Copy the listing word for word, starting at the line that contains "class: Arachnida" and ending at the final line of the listing, with both of those lines included. Omit the pictures from your copy.
===
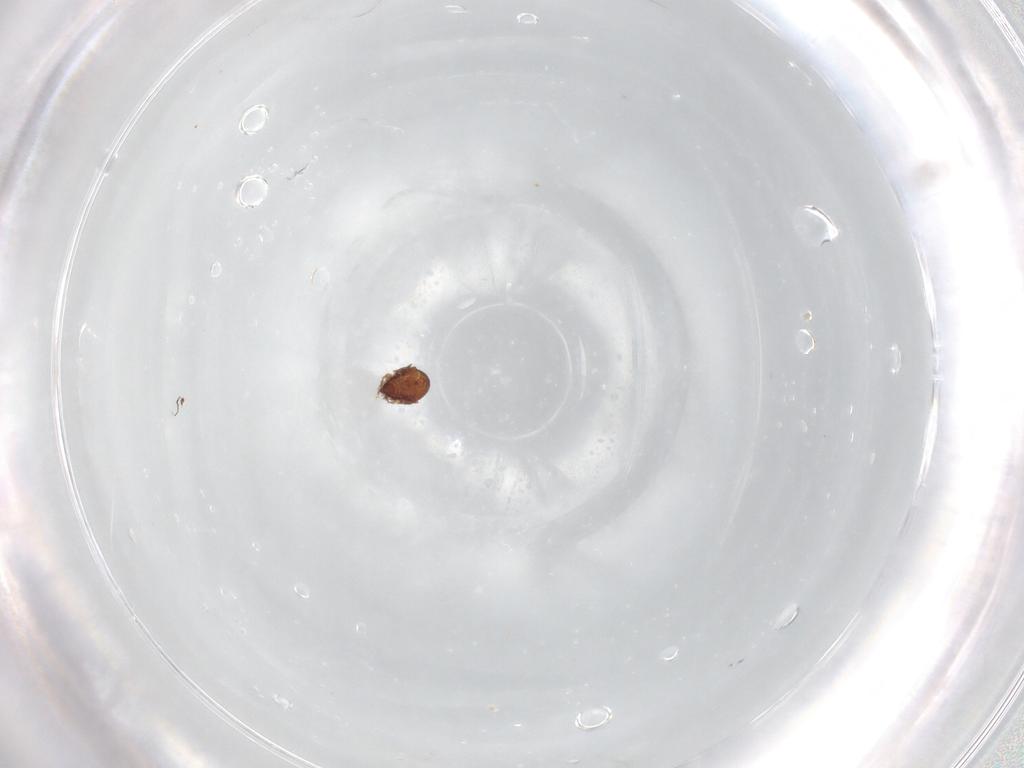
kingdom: Animalia
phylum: Arthropoda
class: Arachnida
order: Sarcoptiformes
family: Ceratozetidae
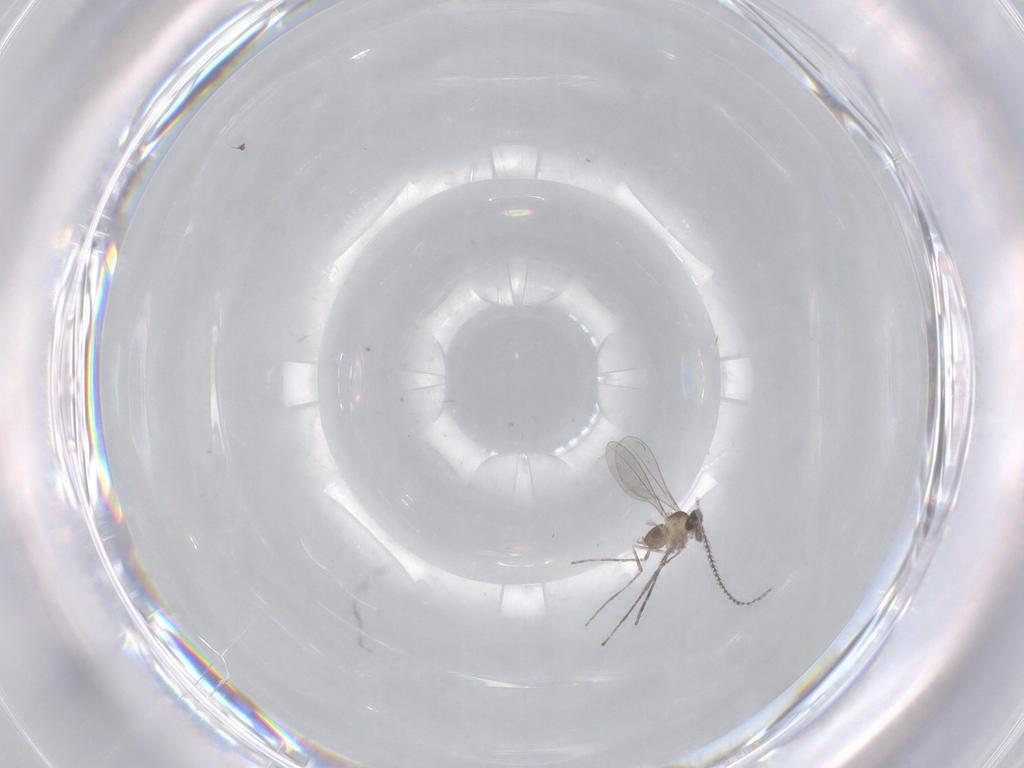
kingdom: Animalia
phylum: Arthropoda
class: Insecta
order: Diptera
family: Cecidomyiidae
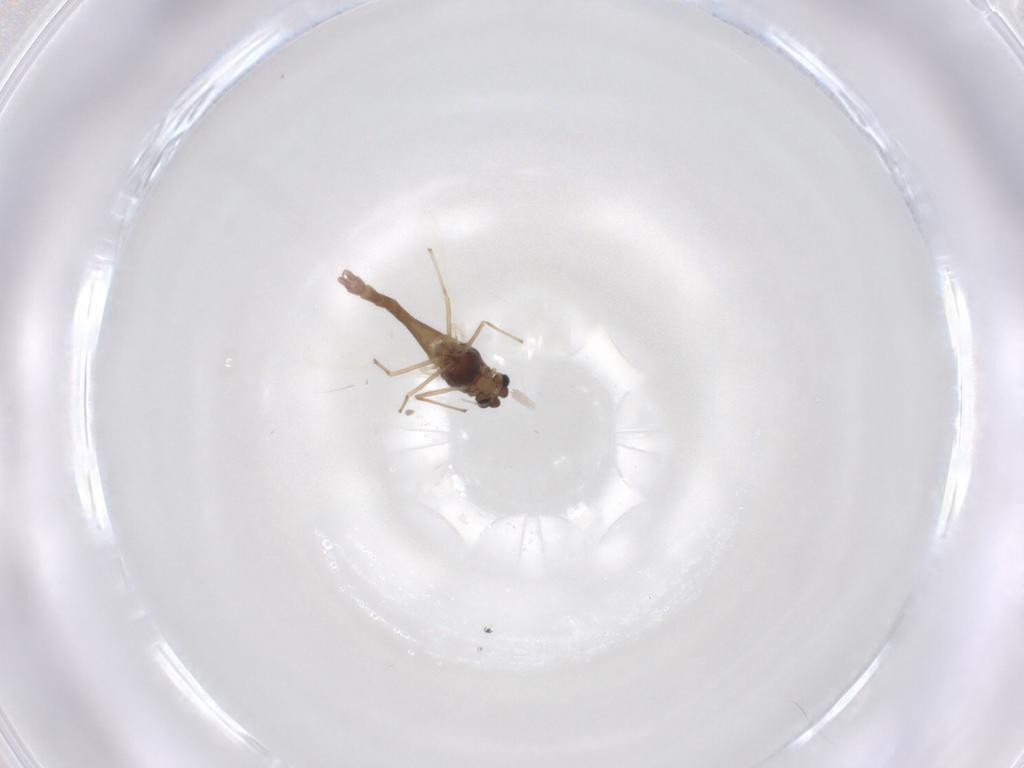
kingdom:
===
» Task solution:
class: Arachnida
order: Sarcoptiformes
family: Ceratozetidae
kingdom: Animalia
phylum: Arthropoda
class: Insecta
order: Diptera
family: Cecidomyiidae
kingdom:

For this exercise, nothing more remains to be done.